Ryoan-ji Temple in Kyoto

The rock garden at Ryoan-ji Temple is arguably the most famous Zen garden in the world. An 82 ft (25 m) by 33 ft (10 m) rectangular walled enclosure in front of the Abbot’s Hall, Ryoan-ji’s garden contains fifteen stones set in silvery-white Shirakawa gravel, kept carefully raked by acolyte monks. The richly patterned earthen wall, made of clay boiled in oil and topped with cypress bark and ceramic tile, serves to pictorially frame the abstract arrangement of garden elements. The immutably simple garden, a Zen enigma, is viewed from an unpainted, unadorned wooden veranda. Frequently returning to Ryoan-ji during his lifetime, essayist Donald Richie admired the garden’s humble nature and continuity, “Hidden away in a corner of a temple off in the suburbs of a city, it has the value of a whisper in a world of shouts.” Now a World Heritage Site, Ryoan-ji began as a Zen training temple in 1450, located on a country estate in the foothills of Kyoto’s northern Kitayama Mountains. The temple grounds also include spacious strolling gardens conducive to quiet ruminations around Kyoyochi Pond, where a simple arched stone bridge leads to a small shrine on Bentenjima Islet. The spring-fed pond, centuries older than the renowned Zen rock garden, reflects the changing seasons of the wooded shore and surrounding hills on its placid surface, the ephemeral compositions dissolving and reforming with the slightest breeze.

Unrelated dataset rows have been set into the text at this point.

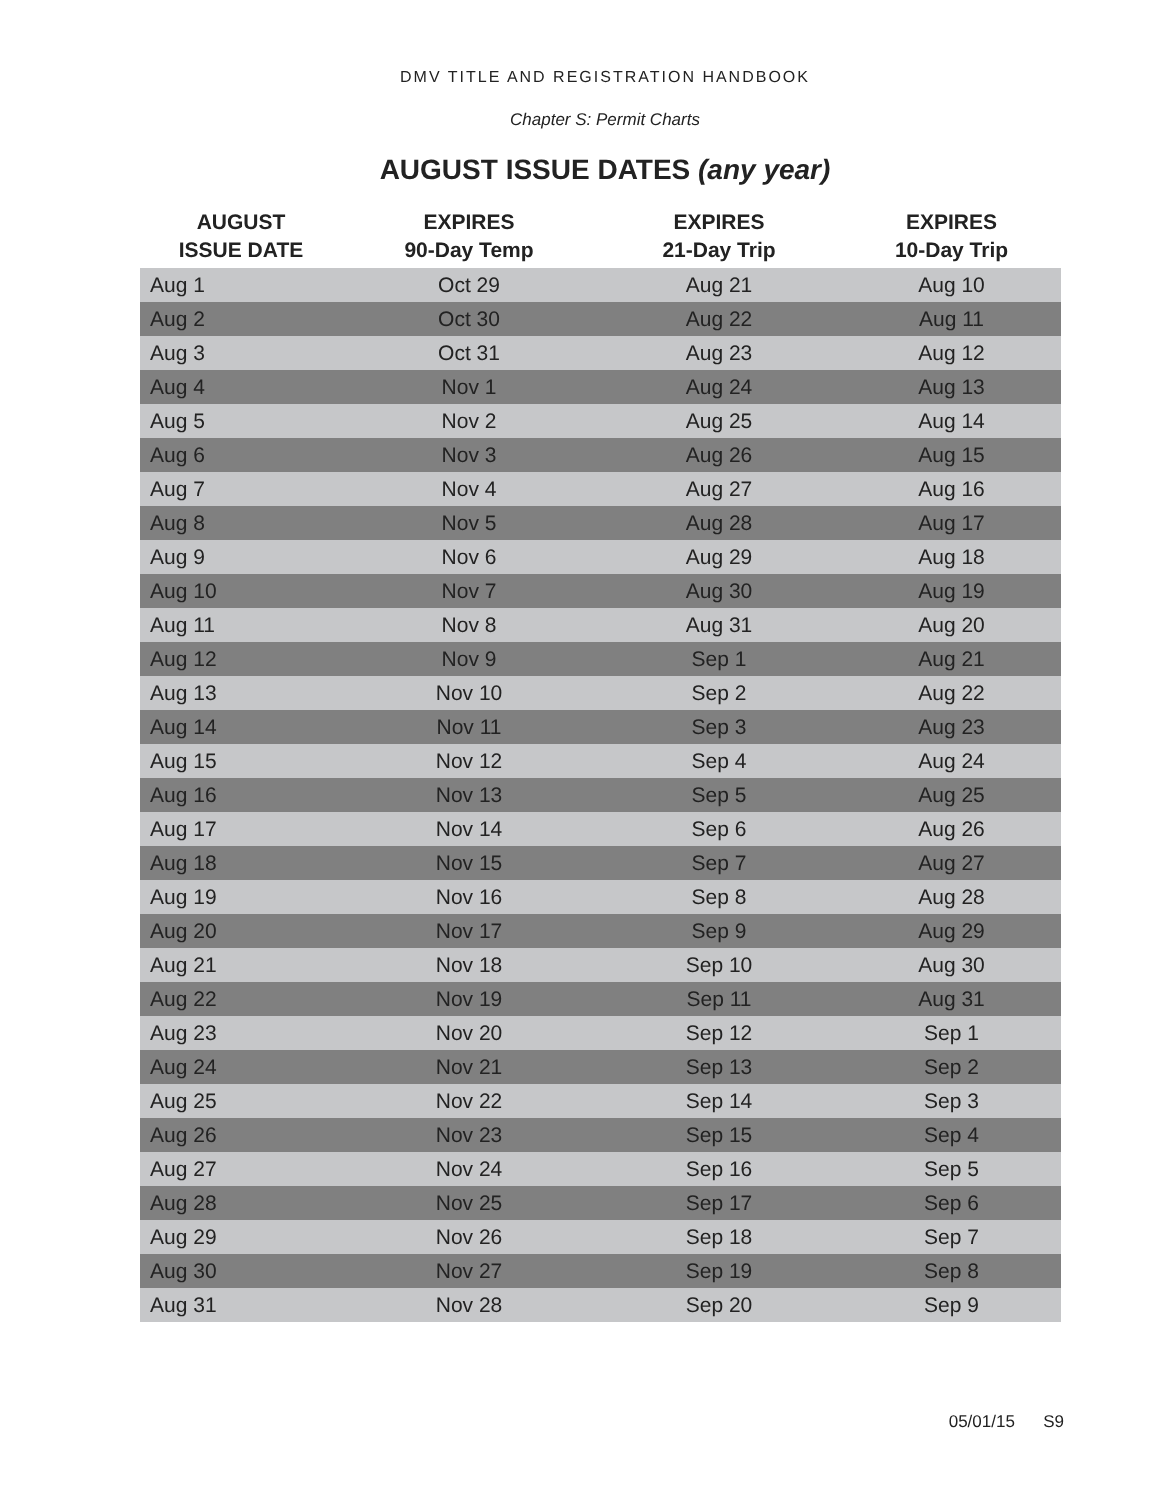DMV TITLE AND REGISTRATION HANDBOOK
Chapter S: Permit Charts
AUGUST ISSUE DATES (any year)
| AUGUST ISSUE DATE | EXPIRES 90-Day Temp | EXPIRES 21-Day Trip | EXPIRES 10-Day Trip |
| --- | --- | --- | --- |
| Aug 1 | Oct 29 | Aug 21 | Aug 10 |
| Aug 2 | Oct 30 | Aug 22 | Aug 11 |
| Aug 3 | Oct 31 | Aug 23 | Aug 12 |
| Aug 4 | Nov 1 | Aug 24 | Aug 13 |
| Aug 5 | Nov 2 | Aug 25 | Aug 14 |
| Aug 6 | Nov 3 | Aug 26 | Aug 15 |
| Aug 7 | Nov 4 | Aug 27 | Aug 16 |
| Aug 8 | Nov 5 | Aug 28 | Aug 17 |
| Aug 9 | Nov 6 | Aug 29 | Aug 18 |
| Aug 10 | Nov 7 | Aug 30 | Aug 19 |
| Aug 11 | Nov 8 | Aug 31 | Aug 20 |
| Aug 12 | Nov 9 | Sep 1 | Aug 21 |
| Aug 13 | Nov 10 | Sep 2 | Aug 22 |
| Aug 14 | Nov 11 | Sep 3 | Aug 23 |
| Aug 15 | Nov 12 | Sep 4 | Aug 24 |
| Aug 16 | Nov 13 | Sep 5 | Aug 25 |
| Aug 17 | Nov 14 | Sep 6 | Aug 26 |
| Aug 18 | Nov 15 | Sep 7 | Aug 27 |
| Aug 19 | Nov 16 | Sep 8 | Aug 28 |
| Aug 20 | Nov 17 | Sep 9 | Aug 29 |
| Aug 21 | Nov 18 | Sep 10 | Aug 30 |
| Aug 22 | Nov 19 | Sep 11 | Aug 31 |
| Aug 23 | Nov 20 | Sep 12 | Sep 1 |
| Aug 24 | Nov 21 | Sep 13 | Sep 2 |
| Aug 25 | Nov 22 | Sep 14 | Sep 3 |
| Aug 26 | Nov 23 | Sep 15 | Sep 4 |
| Aug 27 | Nov 24 | Sep 16 | Sep 5 |
| Aug 28 | Nov 25 | Sep 17 | Sep 6 |
| Aug 29 | Nov 26 | Sep 18 | Sep 7 |
| Aug 30 | Nov 27 | Sep 19 | Sep 8 |
| Aug 31 | Nov 28 | Sep 20 | Sep 9 |
05/01/15 S9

Ryoan-ji Temple in Kyoto Photo Gallery

Raking the garden without leaving a trace is a Zen koan all its own.

Savoring the garden’s morning calm.

An arched stone bridge leads to a small shrine on Bentenjima Islet in Kyoyochi Pond.

A succession of fusuma sliding partition ink paintings is the only decorative feature inside the Hojo Hall. Morning sun-light casts a monk’s shadow on the garden wall, an aesthetic boundary built of clay boiled in oil.